Jesus hat Wasser in Wein verwandelt. Es ist das erste Wunder, das uns das Johannesevangelium berichtet und ähnlich wie der Gang Jesu auf dem Wasser, ist es ein Wunder, das selbst denen bekannt ist, die sonst nichts von Kirche und Bibel wissen wollen.

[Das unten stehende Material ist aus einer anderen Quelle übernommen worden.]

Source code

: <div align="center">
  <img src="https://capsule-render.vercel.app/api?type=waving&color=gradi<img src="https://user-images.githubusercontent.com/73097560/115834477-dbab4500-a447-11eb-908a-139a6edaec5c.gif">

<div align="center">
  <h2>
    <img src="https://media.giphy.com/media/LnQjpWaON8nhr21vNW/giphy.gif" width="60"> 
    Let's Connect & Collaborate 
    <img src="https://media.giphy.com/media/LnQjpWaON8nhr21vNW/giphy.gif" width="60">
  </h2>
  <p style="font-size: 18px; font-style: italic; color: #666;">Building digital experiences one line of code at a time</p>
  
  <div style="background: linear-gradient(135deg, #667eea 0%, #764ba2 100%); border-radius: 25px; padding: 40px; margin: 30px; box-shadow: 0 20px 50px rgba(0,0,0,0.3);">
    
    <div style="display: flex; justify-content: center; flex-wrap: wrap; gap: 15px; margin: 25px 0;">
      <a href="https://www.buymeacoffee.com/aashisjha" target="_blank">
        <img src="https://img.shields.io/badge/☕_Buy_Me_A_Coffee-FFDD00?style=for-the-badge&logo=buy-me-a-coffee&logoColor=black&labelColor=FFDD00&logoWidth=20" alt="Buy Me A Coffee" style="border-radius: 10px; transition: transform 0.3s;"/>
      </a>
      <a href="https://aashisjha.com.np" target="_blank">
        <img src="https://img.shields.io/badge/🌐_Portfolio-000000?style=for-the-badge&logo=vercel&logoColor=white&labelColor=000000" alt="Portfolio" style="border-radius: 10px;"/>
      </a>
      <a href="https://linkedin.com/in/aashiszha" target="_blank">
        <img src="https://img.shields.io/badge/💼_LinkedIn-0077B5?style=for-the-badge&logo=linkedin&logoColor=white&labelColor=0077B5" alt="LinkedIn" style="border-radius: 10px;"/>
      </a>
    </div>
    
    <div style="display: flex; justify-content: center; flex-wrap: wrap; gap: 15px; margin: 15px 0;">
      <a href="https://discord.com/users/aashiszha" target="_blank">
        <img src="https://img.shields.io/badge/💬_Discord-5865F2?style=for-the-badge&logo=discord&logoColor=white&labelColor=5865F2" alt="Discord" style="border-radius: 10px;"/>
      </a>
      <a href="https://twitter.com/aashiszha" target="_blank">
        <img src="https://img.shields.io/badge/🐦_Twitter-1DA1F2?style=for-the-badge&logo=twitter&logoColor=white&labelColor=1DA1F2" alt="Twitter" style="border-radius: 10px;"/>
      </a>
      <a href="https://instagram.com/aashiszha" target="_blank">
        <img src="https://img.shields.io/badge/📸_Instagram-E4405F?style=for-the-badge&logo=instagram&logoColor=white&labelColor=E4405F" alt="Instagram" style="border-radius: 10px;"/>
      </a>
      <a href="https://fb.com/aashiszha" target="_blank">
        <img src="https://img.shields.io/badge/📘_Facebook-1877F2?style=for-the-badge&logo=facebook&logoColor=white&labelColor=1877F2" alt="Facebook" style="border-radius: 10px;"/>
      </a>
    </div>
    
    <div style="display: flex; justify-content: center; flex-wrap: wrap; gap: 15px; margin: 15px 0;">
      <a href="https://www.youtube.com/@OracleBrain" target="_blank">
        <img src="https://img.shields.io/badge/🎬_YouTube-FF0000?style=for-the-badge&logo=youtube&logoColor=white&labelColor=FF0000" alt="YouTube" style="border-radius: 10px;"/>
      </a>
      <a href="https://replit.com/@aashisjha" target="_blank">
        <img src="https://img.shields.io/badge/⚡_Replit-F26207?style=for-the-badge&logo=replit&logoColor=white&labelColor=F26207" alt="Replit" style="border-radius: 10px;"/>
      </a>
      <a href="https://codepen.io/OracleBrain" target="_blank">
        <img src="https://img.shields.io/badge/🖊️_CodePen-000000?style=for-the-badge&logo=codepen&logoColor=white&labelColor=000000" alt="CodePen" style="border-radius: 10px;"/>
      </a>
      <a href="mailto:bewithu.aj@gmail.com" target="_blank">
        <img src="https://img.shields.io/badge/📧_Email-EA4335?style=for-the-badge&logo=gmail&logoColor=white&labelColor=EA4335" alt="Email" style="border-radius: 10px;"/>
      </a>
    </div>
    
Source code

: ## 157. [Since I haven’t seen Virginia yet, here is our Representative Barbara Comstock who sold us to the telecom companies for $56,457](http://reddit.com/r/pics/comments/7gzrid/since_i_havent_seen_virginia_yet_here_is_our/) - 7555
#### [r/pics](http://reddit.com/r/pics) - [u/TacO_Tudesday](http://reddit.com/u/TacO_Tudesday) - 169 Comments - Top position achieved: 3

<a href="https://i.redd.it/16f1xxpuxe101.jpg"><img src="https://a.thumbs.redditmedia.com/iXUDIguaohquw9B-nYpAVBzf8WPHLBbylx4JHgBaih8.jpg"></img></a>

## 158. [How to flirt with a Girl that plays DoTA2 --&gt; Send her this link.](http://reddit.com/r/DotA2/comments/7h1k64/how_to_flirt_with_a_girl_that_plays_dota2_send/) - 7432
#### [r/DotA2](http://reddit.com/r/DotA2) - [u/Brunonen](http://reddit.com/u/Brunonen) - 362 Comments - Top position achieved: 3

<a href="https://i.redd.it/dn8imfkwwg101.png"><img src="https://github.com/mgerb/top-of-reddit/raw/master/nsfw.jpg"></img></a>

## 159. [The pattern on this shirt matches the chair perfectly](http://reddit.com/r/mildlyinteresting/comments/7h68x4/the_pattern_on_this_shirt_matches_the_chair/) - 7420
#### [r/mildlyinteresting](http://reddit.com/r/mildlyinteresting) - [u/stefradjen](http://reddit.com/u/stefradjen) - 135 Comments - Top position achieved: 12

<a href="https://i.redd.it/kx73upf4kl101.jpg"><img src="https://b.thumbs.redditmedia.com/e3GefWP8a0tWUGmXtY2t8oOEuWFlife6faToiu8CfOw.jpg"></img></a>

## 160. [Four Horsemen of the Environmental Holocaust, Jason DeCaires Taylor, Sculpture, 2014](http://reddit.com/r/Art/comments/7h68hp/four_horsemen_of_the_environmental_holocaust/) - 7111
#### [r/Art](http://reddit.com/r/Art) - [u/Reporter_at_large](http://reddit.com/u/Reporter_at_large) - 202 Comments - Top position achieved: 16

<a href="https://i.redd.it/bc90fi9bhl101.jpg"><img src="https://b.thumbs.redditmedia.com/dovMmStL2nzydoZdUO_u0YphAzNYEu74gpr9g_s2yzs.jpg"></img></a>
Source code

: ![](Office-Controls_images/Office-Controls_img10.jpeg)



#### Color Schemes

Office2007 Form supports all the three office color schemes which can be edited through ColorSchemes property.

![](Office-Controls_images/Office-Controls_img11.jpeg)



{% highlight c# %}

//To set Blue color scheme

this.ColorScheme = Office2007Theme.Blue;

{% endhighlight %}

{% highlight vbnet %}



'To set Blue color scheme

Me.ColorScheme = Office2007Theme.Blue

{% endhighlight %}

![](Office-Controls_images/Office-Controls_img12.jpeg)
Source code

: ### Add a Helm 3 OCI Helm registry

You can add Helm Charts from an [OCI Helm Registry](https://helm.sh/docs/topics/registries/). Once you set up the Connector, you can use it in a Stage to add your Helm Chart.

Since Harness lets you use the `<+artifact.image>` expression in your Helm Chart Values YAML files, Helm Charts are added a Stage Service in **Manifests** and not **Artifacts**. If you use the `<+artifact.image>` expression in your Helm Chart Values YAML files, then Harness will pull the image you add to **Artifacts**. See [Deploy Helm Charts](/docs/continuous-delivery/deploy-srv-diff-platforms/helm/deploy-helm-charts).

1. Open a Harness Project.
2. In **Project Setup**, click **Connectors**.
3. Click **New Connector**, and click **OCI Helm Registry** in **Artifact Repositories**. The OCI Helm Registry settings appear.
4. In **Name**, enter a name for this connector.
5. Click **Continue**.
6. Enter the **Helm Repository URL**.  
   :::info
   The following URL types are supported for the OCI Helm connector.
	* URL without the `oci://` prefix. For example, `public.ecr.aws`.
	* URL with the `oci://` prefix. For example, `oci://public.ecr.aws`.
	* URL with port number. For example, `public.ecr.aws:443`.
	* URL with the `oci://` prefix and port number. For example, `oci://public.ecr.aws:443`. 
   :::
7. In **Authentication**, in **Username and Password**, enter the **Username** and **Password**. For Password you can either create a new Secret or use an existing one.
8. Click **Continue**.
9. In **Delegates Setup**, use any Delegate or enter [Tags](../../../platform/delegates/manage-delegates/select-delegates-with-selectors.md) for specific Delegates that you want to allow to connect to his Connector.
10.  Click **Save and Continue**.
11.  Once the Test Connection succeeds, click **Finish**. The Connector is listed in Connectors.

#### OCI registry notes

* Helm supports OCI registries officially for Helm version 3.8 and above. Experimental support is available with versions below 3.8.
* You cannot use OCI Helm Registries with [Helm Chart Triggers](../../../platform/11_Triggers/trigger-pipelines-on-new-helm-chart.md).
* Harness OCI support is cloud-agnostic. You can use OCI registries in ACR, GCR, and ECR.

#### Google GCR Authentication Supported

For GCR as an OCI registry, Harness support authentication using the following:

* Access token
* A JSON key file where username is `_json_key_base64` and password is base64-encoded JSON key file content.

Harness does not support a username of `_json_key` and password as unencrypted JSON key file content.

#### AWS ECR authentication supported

In den Augen vieler Menschen ist es aber zugleich auch etwas Unverständliches, warum Jesus gerade dieses Wunder tut und somit eigentlich doch eher eine unchristliche Trunksucht zu unterstützen scheint, als den Menschen wirklich zu helfen.
Ist es nicht ein Zeichen für das ganze Wirken Jesu? Aus dem geschmacklosen Wasser des Alltags macht Jesus schmackhaften Wein - nicht einen billigen Fusel, der dem Trinker seine Sorgen vergessen lässt, sondern guten Wein, der in Maßen genossen das Herz erfreut.

Der Schlüssel zu dem Ereignis, das sich auf der Hochzeit in Kana zugetragen hat, findet sich in den ersten Worten des Textes, die von den Herausgebern des Lektionars leider unterschlagen wurden. Wo wir am Sonntag hören "In jener Zeit ...", steht in der Bibel "Am dritten Tag".

Am dritten Tag fand in Kana in Galiläa eine Hochzeit statt.

Bei diesem Schlüsselwort "dritter Tag" denken kundige Menschen - und solche spricht Johannes in seinem Evangelium an - sofort an ein bedeutsames Ereignis, das sich ebenso am dritten Tag ereignet hat, nämlich die Auferstehung Jesu. Somit wird die Verwandlung von Wasser in Wein als irdisches Ereignis zu einem Zeichen für etwas, das uns im Himmel erwartet. Johannes schreibt ja ausdrücklich:

So tat Jesus sein erstes Zeichen in Kana in Galiläa, und offenbarte seine Herrlichkeit. (Joh 2,11)

Wofür soll aber die Verwandlung von Wasser und Wein ein Zeichen sein? Ich denke für nichts anderes als die Fülle der Freude, die uns im Himmel erwartet. Wie Jesus am dritten Tage auferweckt wurde, so wartet auf uns alle die Auferstehung nach dem Tod. Eine Hochzeit mit bestem Wein in guter Gesellschaft ist eines der glücklichsten Feste, das sich Menschen vorstellen können. Das himmlische Hochzeitsmahl im Reich Gottes - von dem auch die anderen Evangelien sprechen - wird dieses Glück und diese Freude noch überbieten. Hier auf Erden kommt nach dem Fest wieder der Alltag. Im Reich Gottes erwartet uns ein ewiges Fest. Hier auf Erden ist es guter Wein, der des Menschen Herz erfreut, im Himmel werden wir trunken sein von der Anschauung Gottes. Die Hochzeit von Kana gibt uns einen Vorgeschmack davon, welches Glück es sein wird, die Herrlichkeit Gottes einst unverhüllt zu schauen.
Doch auch schon hier auf Erden, wenn uns die Wirrnisse des Lebens schrecken und wir in manch blamable Peinlichkeit zu geraten drohen, dürfen wir stets darauf vertrauen, dass Gott uns in seiner Barmherzigkeit seine Hilfe erweist. Hören wir dann auf die Stimme, die uns den Weg weist: "Was er euch sagt, das tut."

Sie will sagen: Er scheint es nicht tun zu wollen, aber er wird es doch tun. Denn die Mutter wusste, wie gut und barmherzig er war.